AIM OF THE EXERCISE:
Repeat the entries below exactly, pictures excluded.

==== INPUT DATA

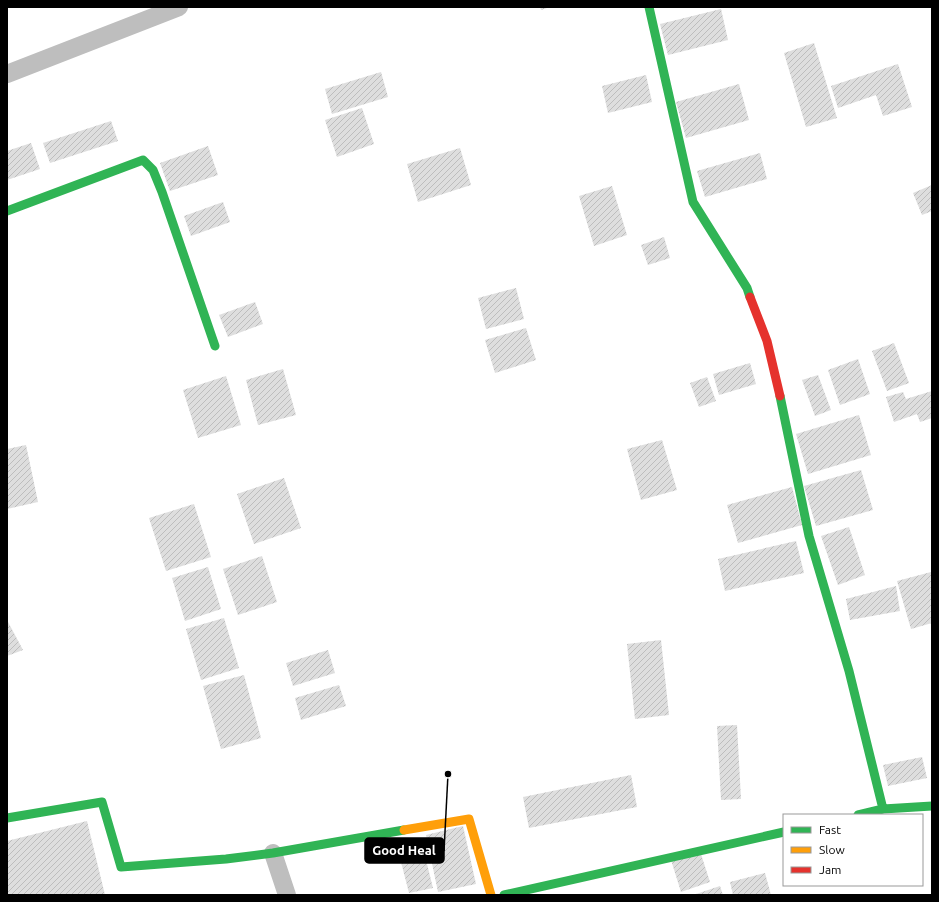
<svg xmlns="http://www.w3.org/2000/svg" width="939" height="902" viewBox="0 0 939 902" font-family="Ubuntu,sans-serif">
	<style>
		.building { fill: url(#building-hatch) }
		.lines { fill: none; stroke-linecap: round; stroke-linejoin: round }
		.street { stroke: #bebebe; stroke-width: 18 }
		.fast { stroke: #30b455; stroke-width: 9 }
		.slow { stroke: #ff9f0a; stroke-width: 9 }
		.jam { stroke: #e5322d; stroke-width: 9 }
		.leader { fill: none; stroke: #000; stroke-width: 1.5 }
		.callout-dot { fill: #000; stroke: #fff; stroke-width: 1.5 }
		.callout { fill: #000; stroke: #000; stroke-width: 1.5 }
		.callout-label { font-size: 13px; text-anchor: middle; font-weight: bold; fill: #fff }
	</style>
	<defs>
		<pattern id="building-hatch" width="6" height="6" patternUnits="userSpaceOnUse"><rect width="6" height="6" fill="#dedede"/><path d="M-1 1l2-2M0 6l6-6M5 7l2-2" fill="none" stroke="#bdbdbd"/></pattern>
	</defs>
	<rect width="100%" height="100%" fill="#fff"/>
	<path class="building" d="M 540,7 L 550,7 L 541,10 Z
		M 721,9 L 728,40 L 668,55 L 660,24 Z
		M 814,43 L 837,118 L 806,127 L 784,53 Z
		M 898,64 L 912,107 L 883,116 L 876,95 L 838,108 L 831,86 Z
		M 381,72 L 388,97 L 332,114 L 325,89 Z
		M 646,75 L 652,102 L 608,113 L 602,86 Z
		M 739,84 L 749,120 L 686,138 L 676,102 Z
		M 362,108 L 374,144 L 337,157 L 325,120 Z
		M 111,121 L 118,141 L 50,163 L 43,143 Z
		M 31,143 L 40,169 L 7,180 L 7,151 Z
		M 208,146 L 218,175 L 170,191 L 160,163 Z
		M 460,148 L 471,185 L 418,202 L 407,164 Z
		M 760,153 L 767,179 L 705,197 L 697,171 Z
		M 932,185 L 932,211 L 922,215 L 913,193 Z
		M 612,186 L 627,235 L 594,246 L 579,196 Z
		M 223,202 L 230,222 L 191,236 L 184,216 Z
		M 664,237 L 670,258 L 648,265 L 641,245 Z
		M 516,288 L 524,319 L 486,329 L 478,298 Z
		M 255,302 L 263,324 L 228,337 L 219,315 Z
		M 526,328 L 536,360 L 495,373 L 485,340 Z
		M 894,343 L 909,383 L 887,391 L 872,351 Z
		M 858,359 L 870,394 L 840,405 L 828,370 Z
		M 750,363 L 756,384 L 719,395 L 713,374 Z
		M 283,369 L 296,415 L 258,425 L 246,380 Z
		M 818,375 L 831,410 L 815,416 L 802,380 Z
		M 226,376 L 241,425 L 198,438 L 183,390 Z
		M 707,377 L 716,401 L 699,407 L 690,383 Z
		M 932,391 L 932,418 L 920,422 L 917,414 L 894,422 L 886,397 L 903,392 L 906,399 Z
		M 859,415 L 871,455 L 808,474 L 796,434 Z
		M 662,440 L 677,490 L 641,500 L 627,449 Z
		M 26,445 L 38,502 L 7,509 L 7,449 Z
		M 861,470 L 873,510 L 816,526 L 804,486 Z
		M 284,478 L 301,528 L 254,544 L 237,494 Z
		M 792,487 L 802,525 L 738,543 L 727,505 Z
		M 194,504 L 211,557 L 166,571 L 149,518 Z
		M 849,527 L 865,575 L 838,585 L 821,536 Z
		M 796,541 L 804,573 L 725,591 L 718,559 Z
		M 262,556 L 277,602 L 238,615 L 223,569 Z
		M 208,567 L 221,609 L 185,621 L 172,578 Z
		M 931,572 L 932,623 L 911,629 L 897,581 Z
		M 896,586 L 900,611 L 850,620 L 846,599 Z
		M 224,618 L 239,668 L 201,680 L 186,629 Z
		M 7,620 L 23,650 L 7,656 Z
		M 661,640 L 669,715 L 635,719 L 627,644 Z
		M 328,650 L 335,673 L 293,686 L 286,663 Z
		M 244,675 L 261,738 L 221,749 L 203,686 Z
		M 339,685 L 346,706 L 301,720 L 295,698 Z
		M 737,725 L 741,799 L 721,800 L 717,726 Z
		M 922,757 L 927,778 L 888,786 L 883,765 Z
		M 631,775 L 637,807 L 529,828 L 523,797 Z
		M 87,821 L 105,895 L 7,895 L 7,841 Z
		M 463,826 L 476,884 L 438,892 L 426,835 Z
		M 700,851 L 710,882 L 681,892 L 671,860 Z
		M 425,856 L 433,888 L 409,893 L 401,862 Z
		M 765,873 L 771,895 L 733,895 L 730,882 Z
		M 720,886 L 723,895 L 693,895 Z"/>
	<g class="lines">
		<path class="street" d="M 7,74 L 179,7
			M 273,853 L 287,895"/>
		<path class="fast" d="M 649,7 L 693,202 L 747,288 L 750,297
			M 7,211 L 143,160 L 153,170 L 162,192 L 215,346
			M 780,396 L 809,536 L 849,671 L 883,809
			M 858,815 L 883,809 L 932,806
			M 7,818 L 102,802 L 121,867 L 226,859 L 273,853 L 404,830
			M 504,895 L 784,832"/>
		<path class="slow" d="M 404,830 L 469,819 L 491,895"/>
		<path class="jam" d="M 750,297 L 767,341 L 780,396"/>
	</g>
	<path class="leader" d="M448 774L444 851"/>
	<circle class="callout-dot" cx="448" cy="774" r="4"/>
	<rect class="callout" x="365" y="838" width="79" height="25" rx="4"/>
	<g class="callout-label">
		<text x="404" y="855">Good Heal</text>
	</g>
	<rect width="939" height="902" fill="none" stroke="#000000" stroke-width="16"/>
	<rect x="783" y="814" width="140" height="72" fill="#ffffff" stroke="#999999"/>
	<rect x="791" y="827" width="20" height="6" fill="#30b455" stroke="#999999"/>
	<text x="819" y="834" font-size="12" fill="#000000">Fast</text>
	<rect x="791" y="847" width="20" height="6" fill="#ff9f0a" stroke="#999999"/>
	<text x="819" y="854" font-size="12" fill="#000000">Slow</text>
	<rect x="791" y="867" width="20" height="6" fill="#e5322d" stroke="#999999"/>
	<text x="819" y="874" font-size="12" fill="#000000">Jam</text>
</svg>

========

WRITTEN RESPONSE:
<svg xmlns="http://www.w3.org/2000/svg" width="939" height="902" viewBox="0 0 939 902" font-family="Ubuntu,sans-serif">
	<style>
		.building { fill: url(#building-hatch) }
		.lines { fill: none; stroke-linecap: round; stroke-linejoin: round }
		.street { stroke: #bebebe; stroke-width: 18 }
		.fast { stroke: #30b455; stroke-width: 9 }
		.slow { stroke: #ff9f0a; stroke-width: 9 }
		.jam { stroke: #e5322d; stroke-width: 9 }
		.leader { fill: none; stroke: #000; stroke-width: 1.5 }
		.callout-dot { fill: #000; stroke: #fff; stroke-width: 1.5 }
		.callout { fill: #000; stroke: #000; stroke-width: 1.5 }
		.callout-label { font-size: 13px; text-anchor: middle; font-weight: bold; fill: #fff }
	</style>
	<defs>
		<pattern id="building-hatch" width="6" height="6" patternUnits="userSpaceOnUse"><rect width="6" height="6" fill="#dedede"/><path d="M-1 1l2-2M0 6l6-6M5 7l2-2" fill="none" stroke="#bdbdbd"/></pattern>
	</defs>
	<rect width="100%" height="100%" fill="#fff"/>
	<path class="building" d="M 540,7 L 550,7 L 541,10 Z
		M 721,9 L 728,40 L 668,55 L 660,24 Z
		M 814,43 L 837,118 L 806,127 L 784,53 Z
		M 898,64 L 912,107 L 883,116 L 876,95 L 838,108 L 831,86 Z
		M 381,72 L 388,97 L 332,114 L 325,89 Z
		M 646,75 L 652,102 L 608,113 L 602,86 Z
		M 739,84 L 749,120 L 686,138 L 676,102 Z
		M 362,108 L 374,144 L 337,157 L 325,120 Z
		M 111,121 L 118,141 L 50,163 L 43,143 Z
		M 31,143 L 40,169 L 7,180 L 7,151 Z
		M 208,146 L 218,175 L 170,191 L 160,163 Z
		M 460,148 L 471,185 L 418,202 L 407,164 Z
		M 760,153 L 767,179 L 705,197 L 697,171 Z
		M 932,185 L 932,211 L 922,215 L 913,193 Z
		M 612,186 L 627,235 L 594,246 L 579,196 Z
		M 223,202 L 230,222 L 191,236 L 184,216 Z
		M 664,237 L 670,258 L 648,265 L 641,245 Z
		M 516,288 L 524,319 L 486,329 L 478,298 Z
		M 255,302 L 263,324 L 228,337 L 219,315 Z
		M 526,328 L 536,360 L 495,373 L 485,340 Z
		M 894,343 L 909,383 L 887,391 L 872,351 Z
		M 858,359 L 870,394 L 840,405 L 828,370 Z
		M 750,363 L 756,384 L 719,395 L 713,374 Z
		M 283,369 L 296,415 L 258,425 L 246,380 Z
		M 818,375 L 831,410 L 815,416 L 802,380 Z
		M 226,376 L 241,425 L 198,438 L 183,390 Z
		M 707,377 L 716,401 L 699,407 L 690,383 Z
		M 932,391 L 932,418 L 920,422 L 917,414 L 894,422 L 886,397 L 903,392 L 906,399 Z
		M 859,415 L 871,455 L 808,474 L 796,434 Z
		M 662,440 L 677,490 L 641,500 L 627,449 Z
		M 26,445 L 38,502 L 7,509 L 7,449 Z
		M 861,470 L 873,510 L 816,526 L 804,486 Z
		M 284,478 L 301,528 L 254,544 L 237,494 Z
		M 792,487 L 802,525 L 738,543 L 727,505 Z
		M 194,504 L 211,557 L 166,571 L 149,518 Z
		M 849,527 L 865,575 L 838,585 L 821,536 Z
		M 796,541 L 804,573 L 725,591 L 718,559 Z
		M 262,556 L 277,602 L 238,615 L 223,569 Z
		M 208,567 L 221,609 L 185,621 L 172,578 Z
		M 931,572 L 932,623 L 911,629 L 897,581 Z
		M 896,586 L 900,611 L 850,620 L 846,599 Z
		M 224,618 L 239,668 L 201,680 L 186,629 Z
		M 7,620 L 23,650 L 7,656 Z
		M 661,640 L 669,715 L 635,719 L 627,644 Z
		M 328,650 L 335,673 L 293,686 L 286,663 Z
		M 244,675 L 261,738 L 221,749 L 203,686 Z
		M 339,685 L 346,706 L 301,720 L 295,698 Z
		M 737,725 L 741,799 L 721,800 L 717,726 Z
		M 922,757 L 927,778 L 888,786 L 883,765 Z
		M 631,775 L 637,807 L 529,828 L 523,797 Z
		M 87,821 L 105,895 L 7,895 L 7,841 Z
		M 463,826 L 476,884 L 438,892 L 426,835 Z
		M 700,851 L 710,882 L 681,892 L 671,860 Z
		M 425,856 L 433,888 L 409,893 L 401,862 Z
		M 765,873 L 771,895 L 733,895 L 730,882 Z
		M 720,886 L 723,895 L 693,895 Z"/>
	<g class="lines">
		<path class="street" d="M 7,74 L 179,7
			M 273,853 L 287,895"/>
		<path class="fast" d="M 649,7 L 693,202 L 747,288 L 750,297
			M 7,211 L 143,160 L 153,170 L 162,192 L 215,346
			M 780,396 L 809,536 L 849,671 L 883,809
			M 858,815 L 883,809 L 932,806
			M 7,818 L 102,802 L 121,867 L 226,859 L 273,853 L 404,830
			M 504,895 L 784,832"/>
		<path class="slow" d="M 404,830 L 469,819 L 491,895"/>
		<path class="jam" d="M 750,297 L 767,341 L 780,396"/>
	</g>
	<path class="leader" d="M448 774L444 851"/>
	<circle class="callout-dot" cx="448" cy="774" r="4"/>
	<rect class="callout" x="365" y="838" width="79" height="25" rx="4"/>
	<g class="callout-label">
		<text x="404" y="855">Good Heal</text>
	</g>
	<rect width="939" height="902" fill="none" stroke="#000000" stroke-width="16"/>
	<rect x="783" y="814" width="140" height="72" fill="#ffffff" stroke="#999999"/>
	<rect x="791" y="827" width="20" height="6" fill="#30b455" stroke="#999999"/>
	<text x="819" y="834" font-size="12" fill="#000000">Fast</text>
	<rect x="791" y="847" width="20" height="6" fill="#ff9f0a" stroke="#999999"/>
	<text x="819" y="854" font-size="12" fill="#000000">Slow</text>
	<rect x="791" y="867" width="20" height="6" fill="#e5322d" stroke="#999999"/>
	<text x="819" y="874" font-size="12" fill="#000000">Jam</text>
</svg>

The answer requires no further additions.